COLLECTED DATA: Begin

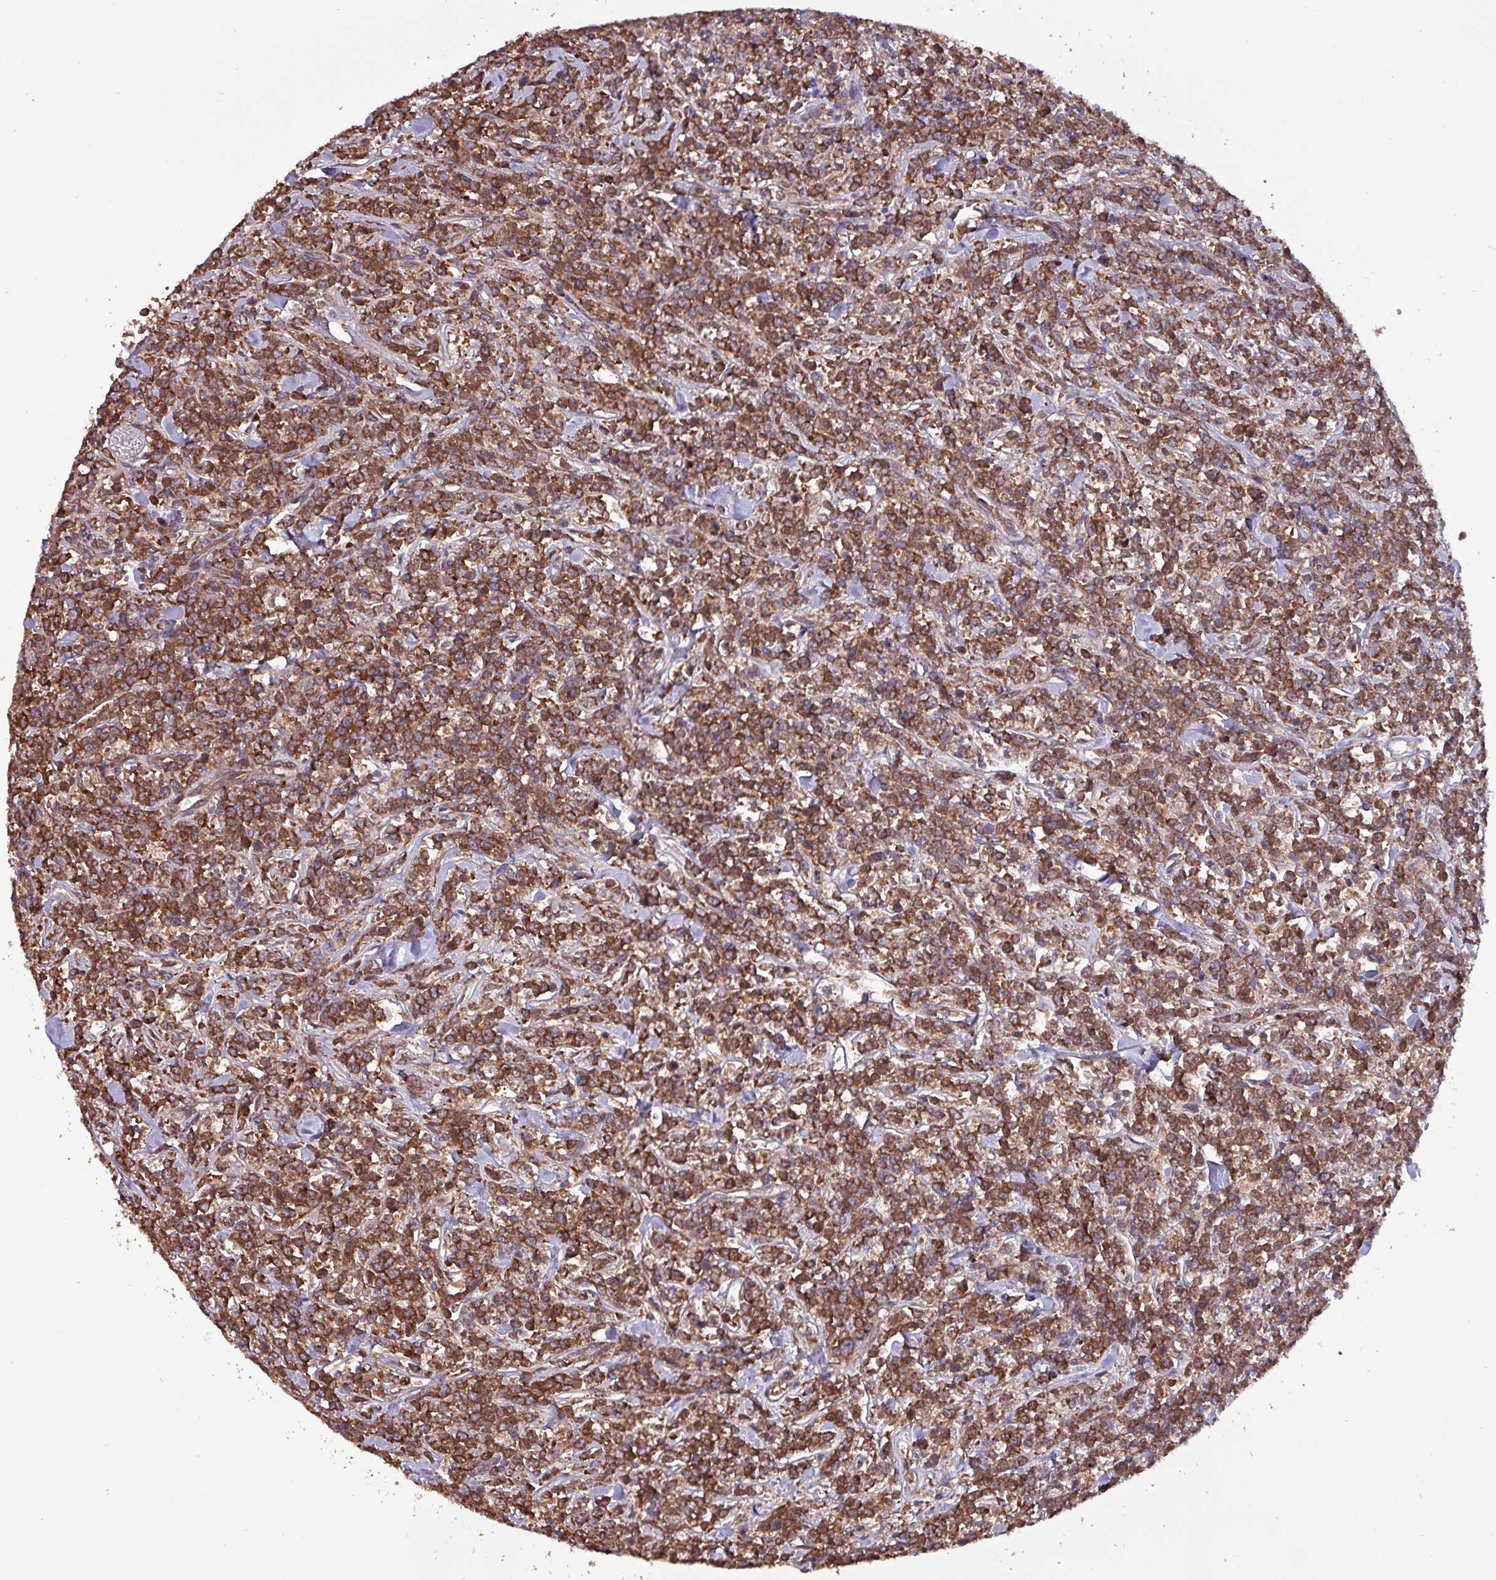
{"staining": {"intensity": "strong", "quantity": ">75%", "location": "cytoplasmic/membranous"}, "tissue": "lymphoma", "cell_type": "Tumor cells", "image_type": "cancer", "snomed": [{"axis": "morphology", "description": "Malignant lymphoma, non-Hodgkin's type, High grade"}, {"axis": "topography", "description": "Small intestine"}, {"axis": "topography", "description": "Colon"}], "caption": "High-grade malignant lymphoma, non-Hodgkin's type tissue demonstrates strong cytoplasmic/membranous staining in approximately >75% of tumor cells, visualized by immunohistochemistry.", "gene": "PAFAH1B2", "patient": {"sex": "male", "age": 8}}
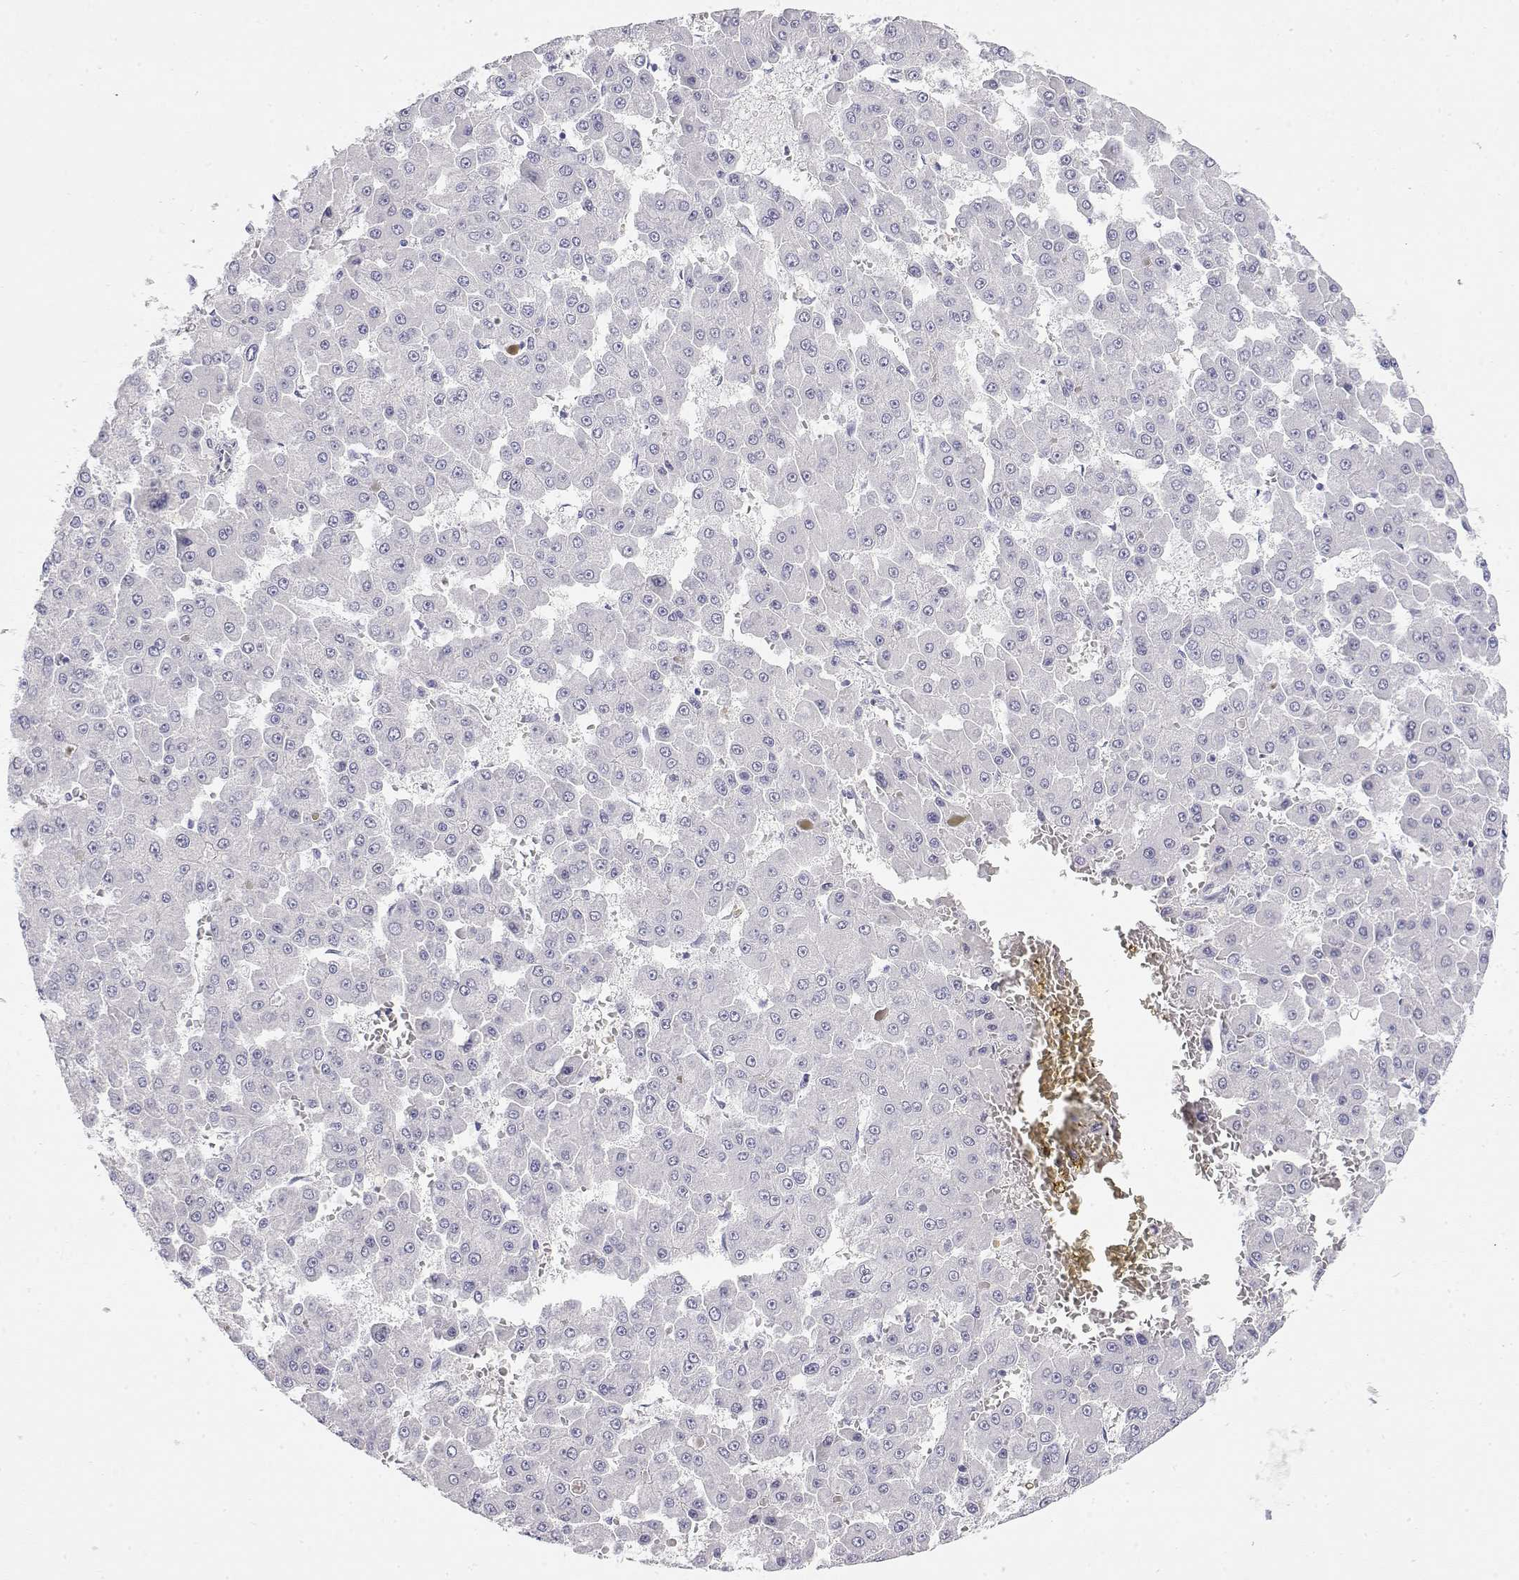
{"staining": {"intensity": "negative", "quantity": "none", "location": "none"}, "tissue": "liver cancer", "cell_type": "Tumor cells", "image_type": "cancer", "snomed": [{"axis": "morphology", "description": "Carcinoma, Hepatocellular, NOS"}, {"axis": "topography", "description": "Liver"}], "caption": "This is an IHC micrograph of human liver hepatocellular carcinoma. There is no positivity in tumor cells.", "gene": "MISP", "patient": {"sex": "female", "age": 41}}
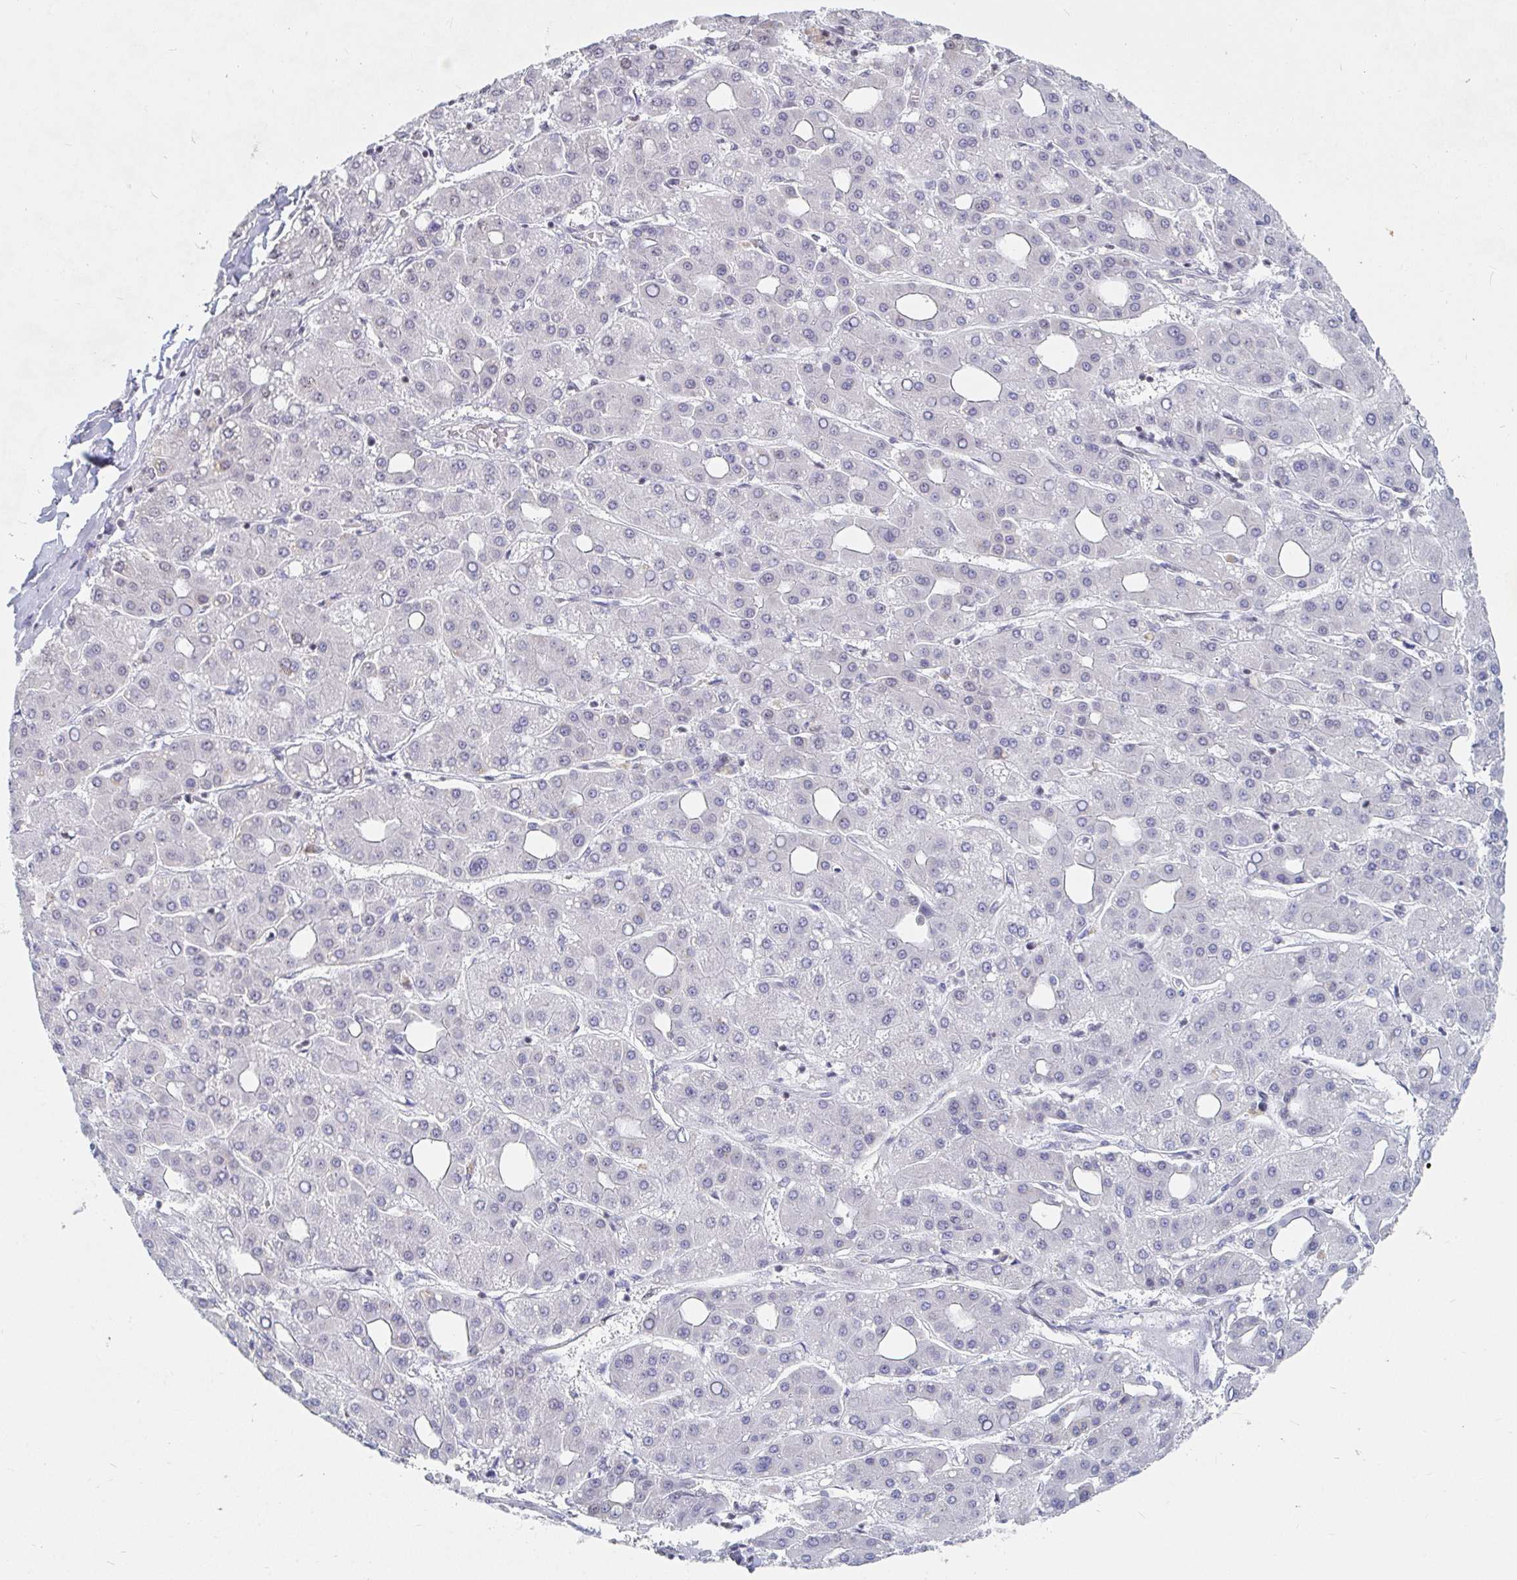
{"staining": {"intensity": "negative", "quantity": "none", "location": "none"}, "tissue": "liver cancer", "cell_type": "Tumor cells", "image_type": "cancer", "snomed": [{"axis": "morphology", "description": "Carcinoma, Hepatocellular, NOS"}, {"axis": "topography", "description": "Liver"}], "caption": "Liver cancer was stained to show a protein in brown. There is no significant expression in tumor cells. (Stains: DAB IHC with hematoxylin counter stain, Microscopy: brightfield microscopy at high magnification).", "gene": "EWSR1", "patient": {"sex": "male", "age": 65}}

COLLECTED DATA: End

■ HOW TO COMPLETE THIS TASK
Could each line of the data be written out exactly, with no pictures included?

■ ANSWER BELOW
{"staining": {"intensity": "strong", "quantity": ">75%", "location": "cytoplasmic/membranous"}, "tissue": "lymphoma", "cell_type": "Tumor cells", "image_type": "cancer", "snomed": [{"axis": "morphology", "description": "Malignant lymphoma, non-Hodgkin's type, High grade"}, {"axis": "topography", "description": "Small intestine"}, {"axis": "topography", "description": "Colon"}], "caption": "High-grade malignant lymphoma, non-Hodgkin's type tissue demonstrates strong cytoplasmic/membranous staining in approximately >75% of tumor cells, visualized by immunohistochemistry.", "gene": "PAFAH1B2", "patient": {"sex": "male", "age": 8}}
{"staining": {"intensity": "negative", "quantity": "none", "location": "none"}, "tissue": "liver cancer", "cell_type": "Tumor cells", "image_type": "cancer", "snomed": [{"axis": "morphology", "description": "Carcinoma, Hepatocellular, NOS"}, {"axis": "topography", "description": "Liver"}], "caption": "This is an IHC micrograph of human liver hepatocellular carcinoma. There is no positivity in tumor cells.", "gene": "MISP", "patient": {"sex": "female", "age": 41}}
{"staining": {"intensity": "negative", "quantity": "none", "location": "none"}, "tissue": "liver cancer", "cell_type": "Tumor cells", "image_type": "cancer", "snomed": [{"axis": "morphology", "description": "Carcinoma, Hepatocellular, NOS"}, {"axis": "topography", "description": "Liver"}], "caption": "Liver cancer was stained to show a protein in brown. There is no significant expression in tumor cells. (Stains: DAB IHC with hematoxylin counter stain, Microscopy: brightfield microscopy at high magnification).", "gene": "EWSR1", "patient": {"sex": "male", "age": 65}}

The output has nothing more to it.